Investigations showed that in October 2010, Witte's headquarters in Germany sent a staff member to check on the Singapore office, as it had detected abnormally high payments to Witte's auditors. It had also received complaints about Witte not paying on time.

The headquarters wanted to find out how the Singapore office had a higher turnover than the German office.

When Ong learnt of the impending visit, he cooked up payment vouchers and invoices stating that payments were made to suppliers, subcontractors and agents, when they were actually paid to himself.

To hide his misappropriation, he also created fake invoices in the name of one PKF Advisory for "professional services" rendered.

After his employment was terminated in early November 2010, he then joined Chris-Marine.

A few months later, after he was made a signatory to Chris-Marine's bank account, Ong devised a scheme to misappropriate company funds by deceiving either of the two directors into signing cheques for his own use.

From January 2013 to May 2014, he deceived the company's directors into signing cheques totalling $419,324, which was used for his own expenses.

The court heard that Ong printed out amended figures, which he pasted over the figures on the original bank statements.

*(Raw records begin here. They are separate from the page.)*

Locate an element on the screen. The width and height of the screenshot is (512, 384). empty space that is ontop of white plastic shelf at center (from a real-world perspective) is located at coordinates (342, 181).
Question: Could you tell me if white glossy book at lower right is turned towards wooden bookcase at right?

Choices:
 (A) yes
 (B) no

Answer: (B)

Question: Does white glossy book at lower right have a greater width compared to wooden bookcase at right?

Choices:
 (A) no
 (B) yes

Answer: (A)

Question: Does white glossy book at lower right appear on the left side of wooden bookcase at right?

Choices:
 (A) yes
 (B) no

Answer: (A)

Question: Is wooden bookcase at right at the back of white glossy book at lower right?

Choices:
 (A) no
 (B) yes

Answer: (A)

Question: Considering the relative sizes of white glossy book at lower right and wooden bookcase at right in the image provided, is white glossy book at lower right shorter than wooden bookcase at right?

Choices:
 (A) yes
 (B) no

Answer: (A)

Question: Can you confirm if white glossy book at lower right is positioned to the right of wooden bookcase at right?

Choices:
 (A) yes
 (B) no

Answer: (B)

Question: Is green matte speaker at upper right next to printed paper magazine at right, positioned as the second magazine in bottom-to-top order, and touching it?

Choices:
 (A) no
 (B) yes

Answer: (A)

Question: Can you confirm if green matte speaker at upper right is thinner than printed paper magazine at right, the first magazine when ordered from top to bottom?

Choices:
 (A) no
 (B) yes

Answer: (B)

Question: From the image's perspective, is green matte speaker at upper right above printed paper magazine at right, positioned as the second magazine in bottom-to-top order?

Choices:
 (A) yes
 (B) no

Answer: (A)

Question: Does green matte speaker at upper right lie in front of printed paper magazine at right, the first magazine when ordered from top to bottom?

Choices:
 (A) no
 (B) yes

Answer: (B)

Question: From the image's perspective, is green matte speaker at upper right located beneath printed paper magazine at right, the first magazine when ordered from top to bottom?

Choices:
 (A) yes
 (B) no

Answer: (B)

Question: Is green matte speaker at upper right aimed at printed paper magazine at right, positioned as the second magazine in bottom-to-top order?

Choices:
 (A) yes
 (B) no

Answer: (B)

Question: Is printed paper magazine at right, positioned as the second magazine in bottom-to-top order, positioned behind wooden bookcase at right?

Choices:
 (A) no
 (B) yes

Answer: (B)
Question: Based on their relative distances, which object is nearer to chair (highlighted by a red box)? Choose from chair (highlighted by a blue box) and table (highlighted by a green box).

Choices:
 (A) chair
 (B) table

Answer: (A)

He photocopied the original statements with the amended figures pasted over them and filed the photocopied ones in the company records before shredding the originals. These falsely reflected a higher bank balance than was actually the case.

It was only in May 2014 after Chris-Marine found out about Ong's remand in prison - he had been charged in court over the Witte offences - that it engaged another accountant to look into its accounts and discovered Ong's wrongdoing.

Ong's lawyers Sunil Sudheesan and Diana Ngiam said he suffered from a persistent depressive disorder.

District Judge Chay Yuen Fatt said he had considered the aggravating factors highlighted by the prosecution such as the large sum involved, how Ong has not returned any of the money and his similar previous conviction.

Referring to Ong's desire to provide for the family as pointed out by Mr Sunil, the judge said what Ong had done had crossed the line into the "dominion of greed".